Not exactly. While consecutive breath-holds do produce progressively stronger spleen contractions, heart rate changes don’t necessarily increase. The reflex appears to adapt to repeated triggers in complex ways.
Is it better to submerge fully in water or just put your face in?
Both trigger the dive reflex, but full-body immersion produces better coordination between the different reflex components. If you want the most integrated response, full immersion appears more effective than facial immersion alone.
What does the spleen have to do with breath-holding?

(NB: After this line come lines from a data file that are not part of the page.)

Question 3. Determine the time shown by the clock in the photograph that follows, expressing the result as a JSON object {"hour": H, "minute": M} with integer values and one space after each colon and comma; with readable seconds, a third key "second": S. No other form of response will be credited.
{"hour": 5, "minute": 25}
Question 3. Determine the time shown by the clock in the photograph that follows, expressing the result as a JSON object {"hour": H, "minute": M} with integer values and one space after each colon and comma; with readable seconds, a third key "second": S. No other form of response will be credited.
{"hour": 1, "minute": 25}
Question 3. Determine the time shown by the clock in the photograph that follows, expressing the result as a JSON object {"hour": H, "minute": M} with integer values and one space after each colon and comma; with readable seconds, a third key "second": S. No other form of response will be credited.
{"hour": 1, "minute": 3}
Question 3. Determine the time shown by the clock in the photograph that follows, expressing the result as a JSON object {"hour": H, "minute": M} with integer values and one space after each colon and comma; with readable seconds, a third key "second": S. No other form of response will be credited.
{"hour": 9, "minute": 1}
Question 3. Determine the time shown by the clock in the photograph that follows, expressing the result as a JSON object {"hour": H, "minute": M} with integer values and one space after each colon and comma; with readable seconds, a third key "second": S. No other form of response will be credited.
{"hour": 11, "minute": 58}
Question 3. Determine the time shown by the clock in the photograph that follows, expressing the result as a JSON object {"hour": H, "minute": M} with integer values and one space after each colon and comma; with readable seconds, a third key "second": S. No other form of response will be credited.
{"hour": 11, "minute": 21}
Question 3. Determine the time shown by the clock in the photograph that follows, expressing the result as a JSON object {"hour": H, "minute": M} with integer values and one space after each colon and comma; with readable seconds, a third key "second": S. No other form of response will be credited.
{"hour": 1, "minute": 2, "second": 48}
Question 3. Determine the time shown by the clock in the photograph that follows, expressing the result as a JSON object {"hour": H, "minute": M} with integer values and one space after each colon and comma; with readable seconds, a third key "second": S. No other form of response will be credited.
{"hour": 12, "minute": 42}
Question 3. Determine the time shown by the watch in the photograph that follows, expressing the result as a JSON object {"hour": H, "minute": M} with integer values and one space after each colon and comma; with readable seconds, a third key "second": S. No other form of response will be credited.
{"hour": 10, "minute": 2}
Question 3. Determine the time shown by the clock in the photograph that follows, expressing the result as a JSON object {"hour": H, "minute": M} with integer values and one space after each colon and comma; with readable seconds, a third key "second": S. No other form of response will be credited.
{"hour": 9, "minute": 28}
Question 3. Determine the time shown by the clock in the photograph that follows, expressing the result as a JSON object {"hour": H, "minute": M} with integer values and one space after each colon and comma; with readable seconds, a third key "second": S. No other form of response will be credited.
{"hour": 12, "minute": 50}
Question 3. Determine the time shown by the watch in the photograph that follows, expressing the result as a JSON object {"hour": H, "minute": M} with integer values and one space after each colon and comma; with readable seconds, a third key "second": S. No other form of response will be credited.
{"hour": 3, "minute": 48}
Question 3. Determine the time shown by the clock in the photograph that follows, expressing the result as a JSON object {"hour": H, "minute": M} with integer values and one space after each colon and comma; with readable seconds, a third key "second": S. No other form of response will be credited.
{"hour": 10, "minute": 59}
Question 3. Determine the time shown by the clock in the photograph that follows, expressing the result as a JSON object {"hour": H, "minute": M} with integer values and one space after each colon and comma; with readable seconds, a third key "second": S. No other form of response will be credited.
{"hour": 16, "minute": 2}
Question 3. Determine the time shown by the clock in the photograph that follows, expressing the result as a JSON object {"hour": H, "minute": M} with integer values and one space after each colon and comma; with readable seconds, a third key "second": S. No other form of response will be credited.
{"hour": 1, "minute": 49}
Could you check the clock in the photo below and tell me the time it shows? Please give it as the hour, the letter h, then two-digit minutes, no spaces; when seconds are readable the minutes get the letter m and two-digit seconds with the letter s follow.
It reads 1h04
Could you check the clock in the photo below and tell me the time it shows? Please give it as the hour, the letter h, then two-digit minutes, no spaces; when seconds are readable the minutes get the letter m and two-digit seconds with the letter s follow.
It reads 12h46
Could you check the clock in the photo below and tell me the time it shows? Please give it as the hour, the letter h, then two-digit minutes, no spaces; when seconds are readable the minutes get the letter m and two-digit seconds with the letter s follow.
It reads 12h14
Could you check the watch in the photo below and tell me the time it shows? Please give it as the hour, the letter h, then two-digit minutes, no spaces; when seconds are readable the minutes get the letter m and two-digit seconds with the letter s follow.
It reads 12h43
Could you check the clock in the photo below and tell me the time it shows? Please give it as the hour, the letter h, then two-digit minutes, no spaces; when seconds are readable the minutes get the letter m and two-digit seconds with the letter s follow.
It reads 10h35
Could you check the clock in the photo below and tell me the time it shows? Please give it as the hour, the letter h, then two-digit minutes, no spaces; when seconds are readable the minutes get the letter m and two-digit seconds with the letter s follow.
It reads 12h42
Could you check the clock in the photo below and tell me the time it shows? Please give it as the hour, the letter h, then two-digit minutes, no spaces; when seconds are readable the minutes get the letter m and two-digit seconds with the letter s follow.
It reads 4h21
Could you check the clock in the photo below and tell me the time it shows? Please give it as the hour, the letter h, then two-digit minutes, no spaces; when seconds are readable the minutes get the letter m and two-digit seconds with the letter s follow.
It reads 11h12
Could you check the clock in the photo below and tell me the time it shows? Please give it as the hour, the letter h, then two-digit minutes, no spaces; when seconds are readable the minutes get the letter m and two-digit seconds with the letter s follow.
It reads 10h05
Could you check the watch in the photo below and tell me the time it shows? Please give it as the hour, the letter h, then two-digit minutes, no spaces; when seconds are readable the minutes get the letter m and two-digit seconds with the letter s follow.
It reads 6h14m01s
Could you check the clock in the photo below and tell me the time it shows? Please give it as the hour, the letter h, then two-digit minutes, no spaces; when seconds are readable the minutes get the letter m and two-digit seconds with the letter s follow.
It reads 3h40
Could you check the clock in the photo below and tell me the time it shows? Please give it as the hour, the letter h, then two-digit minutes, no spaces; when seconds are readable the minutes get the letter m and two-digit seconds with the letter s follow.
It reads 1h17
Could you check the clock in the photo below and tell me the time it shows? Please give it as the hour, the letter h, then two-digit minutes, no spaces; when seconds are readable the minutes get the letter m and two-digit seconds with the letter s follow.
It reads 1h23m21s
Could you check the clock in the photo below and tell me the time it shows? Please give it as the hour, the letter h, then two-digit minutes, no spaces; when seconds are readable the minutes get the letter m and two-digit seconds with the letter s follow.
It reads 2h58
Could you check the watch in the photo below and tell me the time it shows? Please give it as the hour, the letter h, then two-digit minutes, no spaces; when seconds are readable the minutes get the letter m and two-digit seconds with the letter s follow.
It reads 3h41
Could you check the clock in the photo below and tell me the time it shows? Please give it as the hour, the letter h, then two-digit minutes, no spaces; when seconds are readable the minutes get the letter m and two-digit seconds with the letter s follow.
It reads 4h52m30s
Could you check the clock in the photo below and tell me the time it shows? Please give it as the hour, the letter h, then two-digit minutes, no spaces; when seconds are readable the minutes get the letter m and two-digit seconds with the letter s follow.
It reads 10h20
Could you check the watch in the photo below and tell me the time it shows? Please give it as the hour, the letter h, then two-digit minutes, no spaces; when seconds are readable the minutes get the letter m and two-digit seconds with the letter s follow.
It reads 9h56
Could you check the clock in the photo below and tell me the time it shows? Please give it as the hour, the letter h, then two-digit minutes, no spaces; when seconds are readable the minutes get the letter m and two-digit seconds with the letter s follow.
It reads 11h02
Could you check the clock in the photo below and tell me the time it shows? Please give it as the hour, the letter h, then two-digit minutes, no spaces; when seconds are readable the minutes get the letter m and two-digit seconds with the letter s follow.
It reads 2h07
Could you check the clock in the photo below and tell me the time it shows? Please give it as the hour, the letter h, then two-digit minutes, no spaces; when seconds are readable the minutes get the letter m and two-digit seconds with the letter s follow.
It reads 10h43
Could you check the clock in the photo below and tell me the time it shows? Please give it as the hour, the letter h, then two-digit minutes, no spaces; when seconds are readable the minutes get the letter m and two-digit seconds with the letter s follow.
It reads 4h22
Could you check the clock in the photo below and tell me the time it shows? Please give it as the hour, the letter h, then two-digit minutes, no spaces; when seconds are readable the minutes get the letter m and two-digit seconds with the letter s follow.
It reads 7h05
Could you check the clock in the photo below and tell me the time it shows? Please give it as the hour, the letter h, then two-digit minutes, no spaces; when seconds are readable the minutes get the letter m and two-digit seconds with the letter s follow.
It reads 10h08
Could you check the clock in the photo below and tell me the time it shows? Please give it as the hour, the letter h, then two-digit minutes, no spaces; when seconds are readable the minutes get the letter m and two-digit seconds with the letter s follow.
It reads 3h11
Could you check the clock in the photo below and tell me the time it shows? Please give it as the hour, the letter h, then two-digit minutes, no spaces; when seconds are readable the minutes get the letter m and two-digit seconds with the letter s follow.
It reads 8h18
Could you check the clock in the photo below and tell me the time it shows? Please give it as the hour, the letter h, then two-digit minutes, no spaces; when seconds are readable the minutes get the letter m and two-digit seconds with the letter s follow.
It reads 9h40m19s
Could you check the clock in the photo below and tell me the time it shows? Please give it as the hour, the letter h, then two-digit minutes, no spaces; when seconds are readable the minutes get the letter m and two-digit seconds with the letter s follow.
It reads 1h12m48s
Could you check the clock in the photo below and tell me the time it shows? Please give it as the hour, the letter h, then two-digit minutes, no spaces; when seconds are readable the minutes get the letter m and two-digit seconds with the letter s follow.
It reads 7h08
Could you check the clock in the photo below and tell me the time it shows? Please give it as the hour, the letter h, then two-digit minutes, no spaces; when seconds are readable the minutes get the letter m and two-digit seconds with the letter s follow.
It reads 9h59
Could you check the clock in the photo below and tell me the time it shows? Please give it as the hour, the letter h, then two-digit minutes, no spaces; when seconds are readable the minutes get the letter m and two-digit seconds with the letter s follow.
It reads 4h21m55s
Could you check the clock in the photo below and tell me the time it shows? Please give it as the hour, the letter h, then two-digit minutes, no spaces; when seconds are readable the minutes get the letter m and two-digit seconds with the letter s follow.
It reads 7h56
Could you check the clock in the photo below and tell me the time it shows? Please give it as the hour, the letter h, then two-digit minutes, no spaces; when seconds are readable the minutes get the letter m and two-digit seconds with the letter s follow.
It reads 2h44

The spleen stores red blood cells. When you hold your breath, your spleen contracts and releases these cells into circulation. This increases blood’s oxygen-carrying capacity by about 4%, helping extend how long you can go without breathing.
Bottom Line
This study from Charité University shows that while full-body water immersion doesn’t necessarily make the dive reflex stronger, it does make it more coordinated. During full immersion, the different components of the reflex (heart rate slowing, blood vessel constriction, and spleen contraction) work together more effectively than during dry facial immersion. This improved synchronization likely reflects the priming effect of hydrostatic water pressure on the body. For cold water therapy, this suggests full immersion may produce a more integrated physiological response.